Nieuwe service uitgetest
Ontwikkelaar CORES Development is de eerste die de ‘Energy as a Service’-formule van ComTIS Energy zal toepassen. Dit gebeurt in De Tuilerie, een woonproject in de eerste gasloze wijk in Diest. Zo’n 130 appartementen (verdeeld over vier blokken) zullen worden verwarmd en gekoeld door middel van warmtepompen gekoppeld aan een BEO-veld, welke door ComTIS Energy zijn gefinancierd. “Concreet betekent ‘Energy as a Service’ dat we de klant op een bedrijfszekere manier warmte en koude zullen aanbieden om een aangename omgeving te creëren, en dit over de volledige loopduur van de overeenkomst”, vertelt Geert Vermeyen. “Gedurende vijftien jaar garanderen wij de bewoners een optimaal comfort via een abonnementsformule. In deze case rekenen we zo’n honderd euro per appartement per maand aan. Dit bedrag omvat het verbruik van warmte en koude, de onderhouds- en eventuele vervangingskosten, alsook de afbetaling van de investering. Steeds meer potentiële kopers zijn bereid om te betalen voor een ecologische oplossing waarbij ze volledig worden ontzorgd. Bovendien vinden ze het een troef dat ze weten waar ze financieel aan toe zijn voor het koelen en verwarmen van hun woning, en dit voor de komende vijftien jaar. Na de ESCO-contractperiode worden de eigendomsrechten van het BEO-veld aan de bewoners overgedragen.
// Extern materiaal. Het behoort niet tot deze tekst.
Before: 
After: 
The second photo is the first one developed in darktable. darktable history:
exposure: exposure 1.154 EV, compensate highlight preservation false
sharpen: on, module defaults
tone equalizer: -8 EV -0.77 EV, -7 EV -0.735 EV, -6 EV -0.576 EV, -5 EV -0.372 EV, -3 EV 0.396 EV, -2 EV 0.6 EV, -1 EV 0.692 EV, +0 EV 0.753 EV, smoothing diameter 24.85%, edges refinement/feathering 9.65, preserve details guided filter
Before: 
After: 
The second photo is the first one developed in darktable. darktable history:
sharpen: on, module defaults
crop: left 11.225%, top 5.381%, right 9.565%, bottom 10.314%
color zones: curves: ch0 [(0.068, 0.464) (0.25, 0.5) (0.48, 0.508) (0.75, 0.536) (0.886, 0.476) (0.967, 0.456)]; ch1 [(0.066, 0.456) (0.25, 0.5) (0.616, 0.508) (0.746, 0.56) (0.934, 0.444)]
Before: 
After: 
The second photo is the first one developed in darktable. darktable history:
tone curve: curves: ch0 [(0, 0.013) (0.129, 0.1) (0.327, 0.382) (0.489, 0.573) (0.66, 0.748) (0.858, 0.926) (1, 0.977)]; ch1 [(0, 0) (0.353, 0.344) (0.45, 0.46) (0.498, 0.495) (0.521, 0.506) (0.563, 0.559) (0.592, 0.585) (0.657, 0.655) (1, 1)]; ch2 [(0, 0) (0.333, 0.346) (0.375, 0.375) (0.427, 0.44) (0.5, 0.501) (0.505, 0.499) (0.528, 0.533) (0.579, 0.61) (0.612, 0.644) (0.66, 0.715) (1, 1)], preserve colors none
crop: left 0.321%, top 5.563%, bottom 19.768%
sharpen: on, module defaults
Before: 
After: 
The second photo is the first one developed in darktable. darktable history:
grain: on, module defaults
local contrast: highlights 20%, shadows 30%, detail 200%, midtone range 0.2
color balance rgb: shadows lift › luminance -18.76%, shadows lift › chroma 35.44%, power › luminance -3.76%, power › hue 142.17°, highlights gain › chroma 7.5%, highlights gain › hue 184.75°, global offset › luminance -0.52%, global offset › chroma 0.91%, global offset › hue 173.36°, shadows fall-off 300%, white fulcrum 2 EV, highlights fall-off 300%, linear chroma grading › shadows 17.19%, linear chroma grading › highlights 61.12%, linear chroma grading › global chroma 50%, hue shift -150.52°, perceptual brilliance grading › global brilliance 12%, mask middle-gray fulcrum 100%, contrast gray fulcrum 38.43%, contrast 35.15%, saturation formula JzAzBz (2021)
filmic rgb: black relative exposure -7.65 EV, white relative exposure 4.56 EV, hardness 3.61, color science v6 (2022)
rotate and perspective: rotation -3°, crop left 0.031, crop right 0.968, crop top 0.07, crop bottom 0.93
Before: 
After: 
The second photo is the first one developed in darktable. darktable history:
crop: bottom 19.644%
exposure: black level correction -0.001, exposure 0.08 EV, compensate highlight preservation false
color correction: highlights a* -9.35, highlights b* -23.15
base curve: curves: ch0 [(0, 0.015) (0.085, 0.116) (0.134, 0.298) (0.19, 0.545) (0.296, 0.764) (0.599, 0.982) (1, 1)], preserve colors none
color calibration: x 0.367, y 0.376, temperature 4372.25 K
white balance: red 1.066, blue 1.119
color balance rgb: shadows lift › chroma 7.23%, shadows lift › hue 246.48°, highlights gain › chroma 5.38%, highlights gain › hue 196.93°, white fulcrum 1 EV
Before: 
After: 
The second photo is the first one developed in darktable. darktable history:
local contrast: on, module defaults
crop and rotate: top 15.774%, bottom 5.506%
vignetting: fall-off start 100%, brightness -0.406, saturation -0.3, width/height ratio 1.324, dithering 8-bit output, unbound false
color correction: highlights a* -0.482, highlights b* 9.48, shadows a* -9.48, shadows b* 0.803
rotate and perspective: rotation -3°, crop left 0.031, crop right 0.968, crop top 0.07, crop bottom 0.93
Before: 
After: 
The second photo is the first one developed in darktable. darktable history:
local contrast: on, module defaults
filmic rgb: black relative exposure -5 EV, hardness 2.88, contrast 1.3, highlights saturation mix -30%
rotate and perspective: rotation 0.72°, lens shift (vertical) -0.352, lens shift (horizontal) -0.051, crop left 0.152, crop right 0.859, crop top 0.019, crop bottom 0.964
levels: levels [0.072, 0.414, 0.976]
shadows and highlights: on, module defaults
Op dat moment kunnen ze, indien gewenst, opnieuw een abonnement afsluiten, maar dan enkel voor de verdere exploitatie en het onderhoud. De installatie is dan immers afbetaald en de vereniging van mede-eigenaars is zelf eigenaar van de installatie geworden.”
Wederzijds vertrouwen creëren
De geloofwaardigheid van de ESCO-financiering ligt in het gegeven dat zowel de gebouweigenaar als de ESCO baat hebben bij het realiseren van dezelfde doelen. De ESCO-partij kan haar financiering pas terugverdienen door de ingeschatte verlaging in exploitatiekost ook effectief waar te maken. “Indien gewenst worden de verwachte resultaten contractueel vastgelegd en speelt er een bonus-malussysteem”, verduidelijkt Tim Ketelslegers. “De inzet van de ESCO-partij om het voorspelde resultaat te realiseren, komt ook de bouwheer of eigenaar ten goede. Hij/zij erft op het einde van de contractperiode immers een technische installatie met optimaal rendement in topconditie. Toch steunt dit model, waarbij partijen een financiering ondertekenen die zo’n vijftien jaar loopt, op wederzijds vertrouwen. We proberen dit op te bouwen tijdens alle voorafgaande besprekingen. Een optimaal ESCO-model opmaken, kan alleen door veel interactie tussen de betrokken partijen. Het moet voor iedereen een win-winsituatie worden. Alleen dan bereik je een optimale installatie met de laagste exploitatiekost.” Geert Vermeyen vervolgt: “Bij ComTIS Energy bouwen we het ESCO- model op vanuit de ideeën van de klant.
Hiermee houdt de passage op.